Lourdes Flavià Forcada
Antropóloga
Foto: Pixabay
Fecha publicación: 24 de mayo de 2023
«Mamá, no te preocupes, aunque yo me quede ciego, igual voy a ser feliz»… le dijo hace días atrás Agustín, un niño de seis años, a su madre. Nació con una grave deficiencia de visión, solo ve sombras, pero el diagnóstico es que en un tiempo más se quedará ciego. Actualmente asiste a un colegio para niñas y niños invidentes a fin de aprender braille y poderse manejar por la vida. Pero Agustín ve más allá de lo que sus ojos le permiten. Vio a su madre triste porque el médico le comunicó que la ceguera de Agustín se debe a un problema genético materno. Y ella ahora se siente culpable. Y esa infinita tristeza, Agustín la detectó y le brotaron estas palabras: «Mamá, no te preocupes, aunque yo me quede ciego, igual voy a ser feliz».
Agustín es un niño comunicativo y alegre. Le gusta ir al colegio, jugar y relacionarse con sus compañeros. Se siente amado por sus padres, hermanos, familia y cercanos. ¿Será ese amor, ese sentirse aceptado, lo que incide en la felicidad de Agustín? Llama la atención que, en la sociedad actual, en que normalmente se desean obtener más y más bienes materiales creyendo que así se logrará la tan anhelada felicidad, un niño de seis años tenga tan claro que la felicidad nace de dentro. Ya el filósofo Epicteto señalaba que la felicidad solo puede ser hallada en el interior.

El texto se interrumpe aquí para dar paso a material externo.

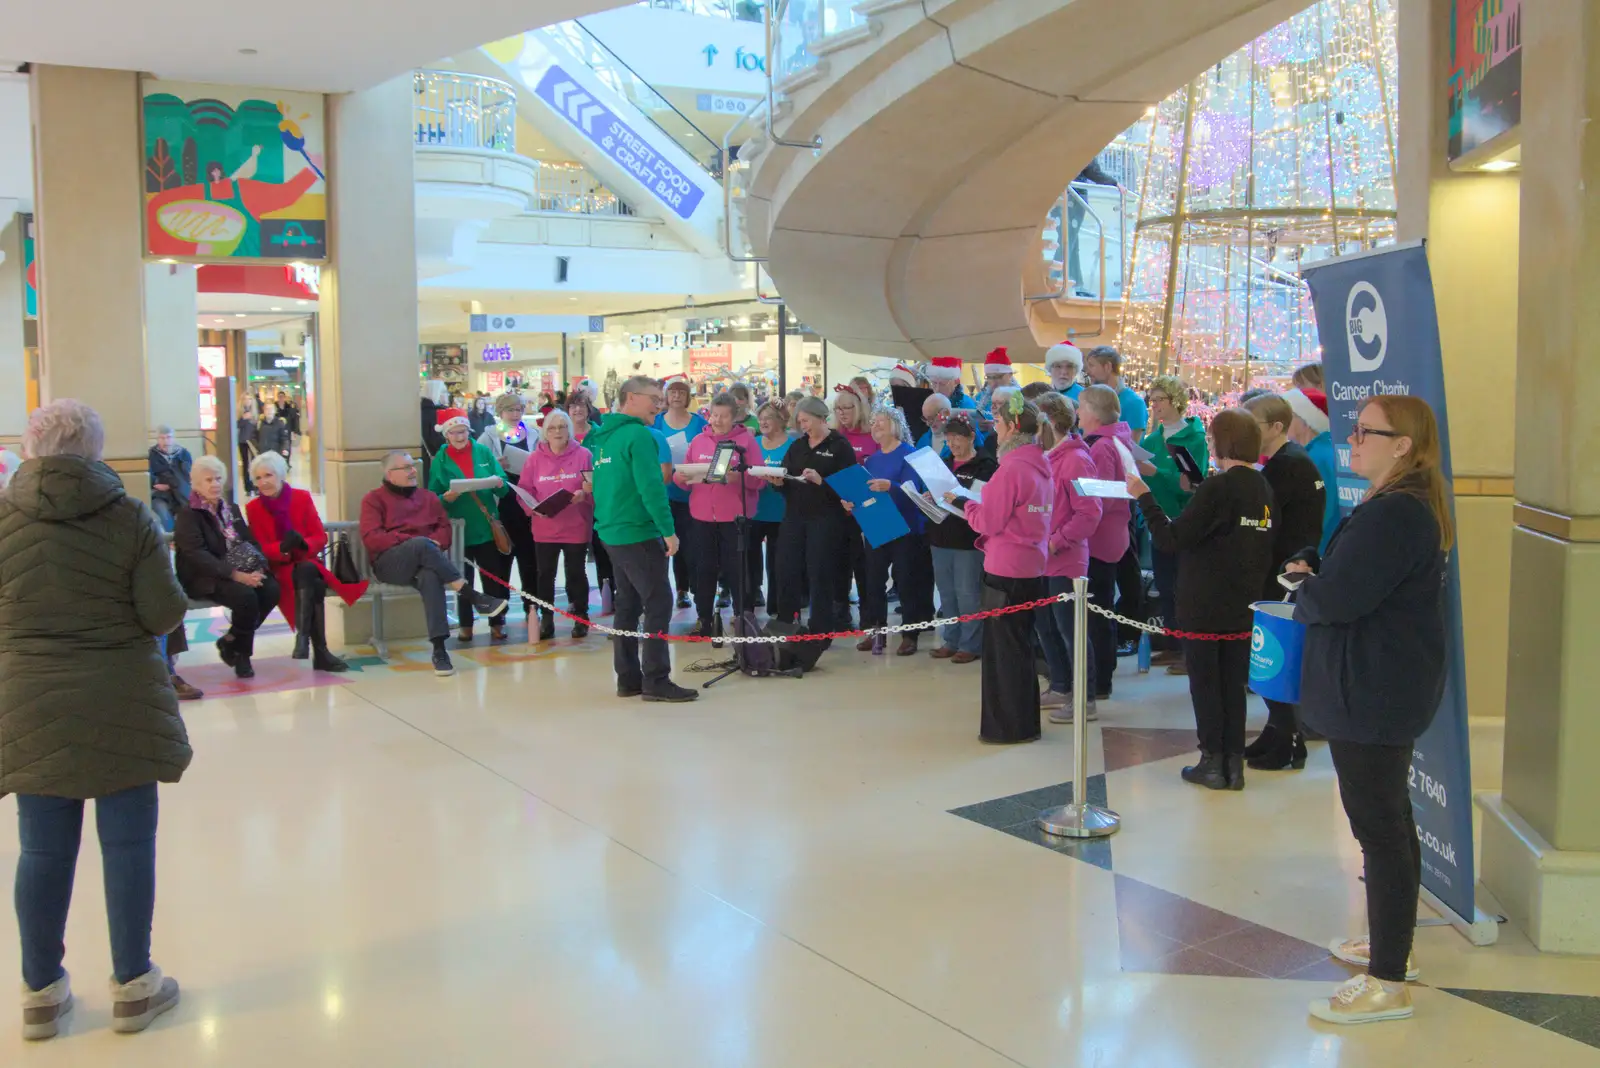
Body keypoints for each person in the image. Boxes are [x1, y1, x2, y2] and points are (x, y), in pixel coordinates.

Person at [1, 401, 191, 1040]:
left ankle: (40, 994)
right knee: (129, 845)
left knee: (41, 849)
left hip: (32, 700)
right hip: (122, 698)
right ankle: (134, 986)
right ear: (96, 449)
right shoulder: (130, 514)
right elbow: (163, 613)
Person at [1291, 396, 1450, 1026]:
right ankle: (1393, 947)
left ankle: (1388, 979)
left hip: (1374, 689)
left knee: (1380, 831)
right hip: (1379, 684)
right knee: (1388, 824)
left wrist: (1306, 588)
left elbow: (1341, 599)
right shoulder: (1397, 508)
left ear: (1403, 445)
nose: (1351, 443)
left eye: (1365, 433)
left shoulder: (1396, 514)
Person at [1129, 409, 1274, 791]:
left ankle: (1212, 761)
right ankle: (1233, 764)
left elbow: (1171, 539)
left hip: (1206, 603)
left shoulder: (1218, 488)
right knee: (1233, 686)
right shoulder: (1260, 486)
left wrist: (1145, 498)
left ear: (1221, 443)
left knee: (1207, 685)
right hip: (1243, 602)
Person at [943, 394, 1050, 743]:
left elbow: (989, 520)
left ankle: (1007, 726)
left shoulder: (1012, 469)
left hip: (1006, 567)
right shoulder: (1040, 464)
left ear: (1014, 428)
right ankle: (1023, 722)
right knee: (1020, 649)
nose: (996, 432)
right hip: (1032, 564)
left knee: (1004, 653)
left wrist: (965, 505)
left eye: (1000, 425)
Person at [587, 376, 698, 702]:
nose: (659, 405)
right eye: (653, 398)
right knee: (659, 601)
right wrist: (669, 531)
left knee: (628, 604)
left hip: (611, 531)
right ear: (631, 398)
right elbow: (651, 489)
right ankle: (656, 679)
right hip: (636, 531)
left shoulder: (603, 437)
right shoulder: (638, 435)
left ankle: (628, 679)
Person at [361, 452, 505, 676]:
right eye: (407, 467)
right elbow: (372, 538)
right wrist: (413, 542)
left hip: (427, 561)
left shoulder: (428, 498)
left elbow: (444, 529)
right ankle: (473, 595)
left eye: (413, 466)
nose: (413, 471)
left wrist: (432, 543)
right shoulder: (374, 499)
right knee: (420, 544)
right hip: (390, 564)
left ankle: (440, 650)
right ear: (390, 474)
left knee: (430, 575)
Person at [1241, 393, 1326, 771]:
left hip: (1284, 574)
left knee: (1276, 658)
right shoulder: (1284, 462)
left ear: (1276, 427)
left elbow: (1265, 521)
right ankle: (1278, 732)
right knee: (1269, 660)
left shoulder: (1288, 466)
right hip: (1282, 568)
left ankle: (1289, 739)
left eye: (1251, 424)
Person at [243, 451, 367, 673]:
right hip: (279, 569)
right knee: (314, 581)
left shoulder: (301, 498)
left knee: (308, 570)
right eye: (258, 478)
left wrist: (302, 544)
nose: (264, 482)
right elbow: (259, 547)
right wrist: (281, 549)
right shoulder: (253, 508)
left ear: (281, 475)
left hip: (306, 562)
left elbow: (319, 536)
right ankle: (319, 652)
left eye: (268, 475)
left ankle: (304, 639)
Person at [173, 455, 277, 680]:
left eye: (218, 479)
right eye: (208, 480)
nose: (215, 484)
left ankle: (230, 640)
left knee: (271, 589)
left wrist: (258, 568)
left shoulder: (231, 509)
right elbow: (196, 555)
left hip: (237, 570)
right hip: (203, 576)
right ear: (197, 485)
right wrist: (236, 575)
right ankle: (243, 655)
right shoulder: (188, 515)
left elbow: (249, 541)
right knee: (246, 597)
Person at [1033, 393, 1103, 718]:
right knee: (1045, 626)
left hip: (1066, 558)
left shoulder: (1077, 459)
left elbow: (1089, 513)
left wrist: (1056, 541)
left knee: (1072, 630)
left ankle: (1085, 698)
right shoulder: (1045, 456)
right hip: (1042, 559)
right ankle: (1060, 685)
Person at [768, 396, 858, 635]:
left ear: (821, 417)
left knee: (820, 572)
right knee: (786, 567)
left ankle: (821, 629)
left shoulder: (840, 446)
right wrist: (777, 482)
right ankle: (786, 624)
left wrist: (822, 482)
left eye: (806, 420)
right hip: (795, 516)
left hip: (826, 519)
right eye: (799, 422)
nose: (803, 426)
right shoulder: (797, 446)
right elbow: (786, 478)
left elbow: (851, 491)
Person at [675, 393, 761, 638]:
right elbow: (686, 478)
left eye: (724, 416)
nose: (718, 420)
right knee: (703, 569)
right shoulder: (699, 440)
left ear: (734, 417)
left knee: (738, 571)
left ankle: (743, 619)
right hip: (701, 517)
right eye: (714, 415)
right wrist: (681, 478)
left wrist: (737, 477)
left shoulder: (746, 442)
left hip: (735, 518)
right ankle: (703, 619)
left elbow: (758, 481)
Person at [1139, 373, 1209, 675]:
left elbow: (1193, 484)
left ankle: (1188, 651)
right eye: (1151, 400)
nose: (1154, 406)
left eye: (1159, 400)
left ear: (1176, 401)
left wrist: (1156, 472)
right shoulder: (1151, 440)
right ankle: (1171, 644)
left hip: (1184, 519)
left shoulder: (1194, 438)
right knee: (1165, 585)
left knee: (1185, 587)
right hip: (1157, 519)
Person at [428, 407, 511, 643]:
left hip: (485, 526)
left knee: (492, 578)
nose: (460, 437)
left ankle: (497, 622)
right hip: (458, 529)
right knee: (463, 580)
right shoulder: (440, 460)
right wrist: (445, 498)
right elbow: (431, 497)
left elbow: (503, 485)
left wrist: (497, 483)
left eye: (463, 431)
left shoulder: (483, 452)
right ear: (446, 435)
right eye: (454, 433)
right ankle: (466, 624)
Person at [859, 407, 934, 655]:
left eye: (881, 421)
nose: (876, 425)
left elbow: (913, 491)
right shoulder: (872, 460)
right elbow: (867, 492)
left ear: (896, 425)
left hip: (906, 526)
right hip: (878, 523)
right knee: (873, 581)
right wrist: (852, 500)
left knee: (906, 581)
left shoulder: (910, 454)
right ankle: (876, 630)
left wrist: (890, 486)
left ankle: (910, 634)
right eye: (873, 422)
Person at [1077, 384, 1136, 700]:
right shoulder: (1117, 439)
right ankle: (1103, 674)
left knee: (1098, 611)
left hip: (1100, 538)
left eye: (1080, 406)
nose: (1076, 412)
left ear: (1093, 413)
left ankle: (1100, 678)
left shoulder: (1101, 446)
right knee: (1103, 607)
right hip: (1113, 534)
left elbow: (1099, 497)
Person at [927, 412, 996, 663]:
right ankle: (951, 640)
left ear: (971, 438)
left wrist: (957, 499)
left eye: (958, 437)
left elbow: (982, 502)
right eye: (949, 437)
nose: (953, 443)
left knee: (968, 594)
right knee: (946, 594)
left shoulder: (986, 466)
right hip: (940, 536)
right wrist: (929, 498)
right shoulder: (943, 464)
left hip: (968, 540)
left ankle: (970, 644)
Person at [519, 410, 594, 641]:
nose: (557, 432)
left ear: (570, 429)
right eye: (552, 428)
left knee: (575, 573)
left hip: (576, 524)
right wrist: (533, 509)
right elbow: (523, 491)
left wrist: (584, 493)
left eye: (562, 427)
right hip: (545, 527)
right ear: (545, 432)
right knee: (545, 575)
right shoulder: (534, 458)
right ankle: (547, 618)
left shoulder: (583, 454)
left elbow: (594, 486)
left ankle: (581, 616)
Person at [478, 392, 540, 629]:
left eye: (518, 410)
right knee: (501, 560)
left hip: (527, 503)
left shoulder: (533, 434)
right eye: (510, 410)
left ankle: (532, 608)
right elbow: (480, 470)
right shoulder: (488, 438)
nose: (515, 415)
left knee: (529, 560)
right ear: (500, 412)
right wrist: (496, 466)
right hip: (502, 504)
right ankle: (498, 614)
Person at [655, 374, 707, 610]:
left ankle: (691, 589)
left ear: (688, 397)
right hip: (663, 492)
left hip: (692, 492)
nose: (676, 395)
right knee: (666, 544)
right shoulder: (656, 422)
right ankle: (674, 590)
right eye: (672, 391)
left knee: (691, 544)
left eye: (681, 392)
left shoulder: (698, 422)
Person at [1285, 387, 1340, 552]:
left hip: (1317, 550)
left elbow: (1320, 511)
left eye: (1289, 416)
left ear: (1305, 421)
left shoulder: (1315, 458)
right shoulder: (1323, 450)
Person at [751, 401, 792, 607]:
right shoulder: (754, 443)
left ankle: (778, 607)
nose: (763, 422)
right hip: (755, 511)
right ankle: (748, 606)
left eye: (768, 417)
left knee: (779, 563)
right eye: (761, 418)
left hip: (782, 512)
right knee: (749, 561)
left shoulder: (792, 444)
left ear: (780, 420)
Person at [1085, 346, 1148, 436]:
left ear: (1107, 367)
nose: (1088, 371)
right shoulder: (1093, 401)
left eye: (1092, 365)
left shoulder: (1134, 403)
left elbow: (1131, 446)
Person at [146, 425, 192, 533]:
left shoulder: (183, 454)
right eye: (162, 438)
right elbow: (148, 476)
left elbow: (187, 475)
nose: (166, 441)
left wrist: (170, 485)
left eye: (169, 437)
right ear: (157, 439)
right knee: (163, 512)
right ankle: (171, 538)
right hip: (160, 495)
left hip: (181, 493)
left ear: (173, 438)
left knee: (188, 513)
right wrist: (156, 482)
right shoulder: (151, 455)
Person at [973, 347, 1018, 416]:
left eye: (998, 377)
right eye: (989, 377)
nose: (993, 382)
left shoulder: (1020, 399)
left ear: (1010, 375)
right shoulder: (979, 398)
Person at [420, 380, 449, 484]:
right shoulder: (436, 413)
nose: (447, 395)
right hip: (438, 460)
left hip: (425, 460)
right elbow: (436, 440)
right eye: (444, 392)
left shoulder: (420, 412)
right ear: (436, 393)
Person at [236, 398, 260, 495]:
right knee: (246, 464)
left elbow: (257, 428)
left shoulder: (255, 413)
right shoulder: (239, 413)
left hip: (253, 441)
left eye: (250, 399)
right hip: (243, 441)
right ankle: (248, 487)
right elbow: (236, 425)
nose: (248, 401)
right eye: (246, 399)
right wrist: (243, 418)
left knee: (255, 464)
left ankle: (256, 485)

También Kierkegaard afirmaba que «la puerta de la felicidad se abre hacia dentro, hay que retirarse un poco para abrirla: si uno la empuja, la cierra cada vez más».
Retirarse un poco para abrir la puerta de la felicidad, es decir, no perseguirla denodadamente o a costa de lo que sea, sino más bien procurar vivir con agradecimiento todo lo que la vida nos dona –el hecho mismo de existir–, no dejarse atrapar por el victimismo estéril o la queja continua, disfrutar de las sencillas y pequeñas cosas de la cotidianidad, hacer el bien, procurar hacer felices a los otros, retirarse del bullicio para entrar, de vez en cuando, en un espacio de soledad, quietud y silencio… todo ello va creando las condiciones para la felicidad. Cada vida es única, cada ser es único e irrepetible, cada instante te ofrece la posibilidad de crear el tejido de la felicidad, no solo la tuya, sino una felicidad que, como ondas expansivas, llegue a otros.